Ces plantes sont essentielles au milieu côtier

Les herbiers de zostères du golfe du Morbihan, couvrant 18 km², sont aujourd’hui les plus étendus de France, après ceux du bassin d’Arcachon. Dans le Golfe, les zostères sont le lieu de reproduction des seiches et l’endroit où crevettes et hippocampes se protègent de leurs prédateurs. Ces plantes sont essentielles au milieu côtier car ce sont, entre autres, des zones de nourrissage et de développement pour de nombreux organismes.
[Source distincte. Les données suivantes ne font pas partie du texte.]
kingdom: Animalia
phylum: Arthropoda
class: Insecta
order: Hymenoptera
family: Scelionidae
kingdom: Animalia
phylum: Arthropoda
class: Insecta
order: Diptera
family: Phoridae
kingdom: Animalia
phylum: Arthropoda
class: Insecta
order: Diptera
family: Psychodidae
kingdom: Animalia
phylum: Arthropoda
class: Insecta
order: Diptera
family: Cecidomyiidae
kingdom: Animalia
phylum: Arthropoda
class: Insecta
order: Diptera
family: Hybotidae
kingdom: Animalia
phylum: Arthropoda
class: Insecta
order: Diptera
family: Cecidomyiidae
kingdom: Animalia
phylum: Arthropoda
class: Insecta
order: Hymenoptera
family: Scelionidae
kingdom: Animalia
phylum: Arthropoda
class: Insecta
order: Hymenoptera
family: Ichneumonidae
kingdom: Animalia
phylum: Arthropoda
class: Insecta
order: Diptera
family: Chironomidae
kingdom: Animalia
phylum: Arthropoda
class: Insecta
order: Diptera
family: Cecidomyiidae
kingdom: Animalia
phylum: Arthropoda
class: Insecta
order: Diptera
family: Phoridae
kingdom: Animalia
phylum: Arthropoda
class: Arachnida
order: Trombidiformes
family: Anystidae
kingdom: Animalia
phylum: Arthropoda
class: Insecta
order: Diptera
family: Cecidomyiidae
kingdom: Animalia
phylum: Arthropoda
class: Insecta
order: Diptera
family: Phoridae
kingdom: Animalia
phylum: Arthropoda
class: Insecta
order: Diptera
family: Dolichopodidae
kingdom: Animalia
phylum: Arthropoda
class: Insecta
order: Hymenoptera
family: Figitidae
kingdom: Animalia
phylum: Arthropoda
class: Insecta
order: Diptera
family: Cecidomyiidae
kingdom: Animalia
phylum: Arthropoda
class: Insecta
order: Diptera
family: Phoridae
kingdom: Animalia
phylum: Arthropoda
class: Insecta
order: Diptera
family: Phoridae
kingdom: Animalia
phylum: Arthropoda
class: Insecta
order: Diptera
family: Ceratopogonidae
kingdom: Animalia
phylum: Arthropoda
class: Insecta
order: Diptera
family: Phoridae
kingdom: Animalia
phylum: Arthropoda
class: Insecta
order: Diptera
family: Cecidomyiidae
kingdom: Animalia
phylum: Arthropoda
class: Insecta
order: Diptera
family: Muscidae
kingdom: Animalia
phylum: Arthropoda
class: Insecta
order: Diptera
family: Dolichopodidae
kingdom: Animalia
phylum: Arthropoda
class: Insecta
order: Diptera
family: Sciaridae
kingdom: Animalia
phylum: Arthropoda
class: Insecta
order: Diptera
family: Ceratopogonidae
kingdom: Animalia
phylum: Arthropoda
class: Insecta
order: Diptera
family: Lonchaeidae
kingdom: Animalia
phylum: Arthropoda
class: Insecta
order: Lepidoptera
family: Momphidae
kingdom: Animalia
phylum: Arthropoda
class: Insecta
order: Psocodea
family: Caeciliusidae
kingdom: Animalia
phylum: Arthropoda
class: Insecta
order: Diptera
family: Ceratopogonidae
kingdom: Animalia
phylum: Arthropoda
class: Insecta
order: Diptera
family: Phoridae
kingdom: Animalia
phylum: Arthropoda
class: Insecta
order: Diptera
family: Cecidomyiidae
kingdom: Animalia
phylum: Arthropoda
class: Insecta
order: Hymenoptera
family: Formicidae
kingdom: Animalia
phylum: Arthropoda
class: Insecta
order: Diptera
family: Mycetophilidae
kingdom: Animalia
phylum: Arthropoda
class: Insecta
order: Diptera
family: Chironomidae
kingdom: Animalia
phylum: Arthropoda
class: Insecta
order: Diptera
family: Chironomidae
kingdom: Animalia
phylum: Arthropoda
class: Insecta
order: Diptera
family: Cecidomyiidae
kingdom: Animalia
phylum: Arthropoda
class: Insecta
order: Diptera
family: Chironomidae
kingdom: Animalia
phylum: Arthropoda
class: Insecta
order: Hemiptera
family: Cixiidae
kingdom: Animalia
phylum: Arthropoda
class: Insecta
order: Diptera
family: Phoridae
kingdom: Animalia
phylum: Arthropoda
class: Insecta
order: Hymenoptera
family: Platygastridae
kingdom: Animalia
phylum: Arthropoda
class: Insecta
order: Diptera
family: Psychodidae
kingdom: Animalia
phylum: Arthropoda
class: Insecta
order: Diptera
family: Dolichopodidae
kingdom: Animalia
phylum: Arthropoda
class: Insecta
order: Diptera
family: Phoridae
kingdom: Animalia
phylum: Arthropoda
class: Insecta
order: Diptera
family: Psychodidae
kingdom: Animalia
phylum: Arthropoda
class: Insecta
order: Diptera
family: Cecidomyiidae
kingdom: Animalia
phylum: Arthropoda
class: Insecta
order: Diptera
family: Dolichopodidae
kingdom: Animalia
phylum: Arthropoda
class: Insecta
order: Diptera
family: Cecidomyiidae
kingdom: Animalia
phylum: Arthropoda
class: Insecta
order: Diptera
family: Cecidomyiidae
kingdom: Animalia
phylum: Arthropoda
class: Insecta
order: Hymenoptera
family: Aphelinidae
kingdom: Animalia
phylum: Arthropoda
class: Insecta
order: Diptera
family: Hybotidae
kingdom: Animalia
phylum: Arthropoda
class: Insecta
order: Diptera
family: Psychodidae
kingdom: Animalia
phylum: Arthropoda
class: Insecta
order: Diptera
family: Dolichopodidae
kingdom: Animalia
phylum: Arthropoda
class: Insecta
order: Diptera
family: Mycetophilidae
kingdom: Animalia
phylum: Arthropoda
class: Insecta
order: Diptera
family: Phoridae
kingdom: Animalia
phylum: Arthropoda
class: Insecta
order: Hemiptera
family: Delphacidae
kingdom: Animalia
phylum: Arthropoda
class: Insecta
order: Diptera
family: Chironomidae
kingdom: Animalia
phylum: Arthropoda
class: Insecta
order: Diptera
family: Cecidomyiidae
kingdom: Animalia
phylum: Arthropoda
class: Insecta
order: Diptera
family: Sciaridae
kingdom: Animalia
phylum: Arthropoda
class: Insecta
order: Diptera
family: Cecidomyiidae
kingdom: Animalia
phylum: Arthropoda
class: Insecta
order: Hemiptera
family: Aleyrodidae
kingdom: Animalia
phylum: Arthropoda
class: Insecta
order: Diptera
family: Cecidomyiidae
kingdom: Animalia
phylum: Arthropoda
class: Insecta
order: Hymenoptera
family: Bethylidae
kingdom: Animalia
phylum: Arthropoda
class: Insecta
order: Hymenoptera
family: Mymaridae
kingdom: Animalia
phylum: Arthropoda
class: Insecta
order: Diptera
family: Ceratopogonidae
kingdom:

Elles constituent également une ressource alimentaire pour les oiseaux migrateurs et hivernants.

La pêche à pied, une menace ?

Leur préservation constitue donc un enjeu important. Même si elles ont une bonne capacité d’adaptation, elles sont très sensibles à l’évolution de leur environnement et aux pratiques liées aux activités de plaisance, de pêche. Elles sont tributaires de la qualité générale de l’eau.

Présent vendredi 21 août 2020 sur l’île de Boëde, à Séné, Daniel Lasné, de Bretagne vivante, a déploré l’impact de la pêche à pied sur le milieu naturel. « Lors d’un chantier baccharis près de la tour de Ténéro, j’ai pu observer quelques pêcheurs à pied ayant une pratique désastreuse avec leurs outils totalement inadaptés, qui ratissent la vase à faible profondeur, entraînant l’arrachage des zostères naines sur plusieurs centaines de mètres carrés. Ces zostères, qui constitueront la nourriture principale des bernaches dans un mois, sont ainsi détruites sur des surfaces conséquentes, à cause de mauvaises pratiques de certains pêcheurs, et aussi une absence de protection légale de ces herbiers qui sont une partie importante de la richesse de l’écosystème du Golfe. ».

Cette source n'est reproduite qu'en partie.